## [Task instructions]
Where the records hold the string "defined", show the whole line it sits on.

Records from a data source:
—————

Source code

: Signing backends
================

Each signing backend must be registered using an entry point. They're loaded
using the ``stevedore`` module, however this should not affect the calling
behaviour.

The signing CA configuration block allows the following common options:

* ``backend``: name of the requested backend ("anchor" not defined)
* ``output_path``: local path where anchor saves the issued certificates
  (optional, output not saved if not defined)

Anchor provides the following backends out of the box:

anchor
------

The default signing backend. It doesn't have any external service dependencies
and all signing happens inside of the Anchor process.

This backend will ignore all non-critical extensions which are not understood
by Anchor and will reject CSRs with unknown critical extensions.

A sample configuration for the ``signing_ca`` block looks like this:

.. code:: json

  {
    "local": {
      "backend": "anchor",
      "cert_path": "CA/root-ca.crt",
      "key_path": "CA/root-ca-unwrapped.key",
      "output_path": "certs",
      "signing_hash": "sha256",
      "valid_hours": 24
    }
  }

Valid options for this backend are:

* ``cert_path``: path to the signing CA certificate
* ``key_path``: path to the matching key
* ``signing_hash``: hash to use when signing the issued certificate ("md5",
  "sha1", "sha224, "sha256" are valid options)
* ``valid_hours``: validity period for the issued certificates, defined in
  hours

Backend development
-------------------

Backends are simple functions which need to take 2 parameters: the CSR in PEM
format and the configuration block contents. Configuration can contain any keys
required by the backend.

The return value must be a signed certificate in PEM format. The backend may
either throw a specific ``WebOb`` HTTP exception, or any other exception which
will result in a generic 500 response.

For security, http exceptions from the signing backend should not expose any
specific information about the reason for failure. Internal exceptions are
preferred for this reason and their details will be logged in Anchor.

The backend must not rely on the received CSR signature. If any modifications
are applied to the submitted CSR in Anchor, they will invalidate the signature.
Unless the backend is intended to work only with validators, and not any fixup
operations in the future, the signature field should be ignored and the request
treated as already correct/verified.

—————

## [Output of the exercise]
* ``backend``: name of the requested backend ("anchor" not defined)
  (optional, output not saved if not defined)
* ``valid_hours``: validity period for the issued certificates, defined in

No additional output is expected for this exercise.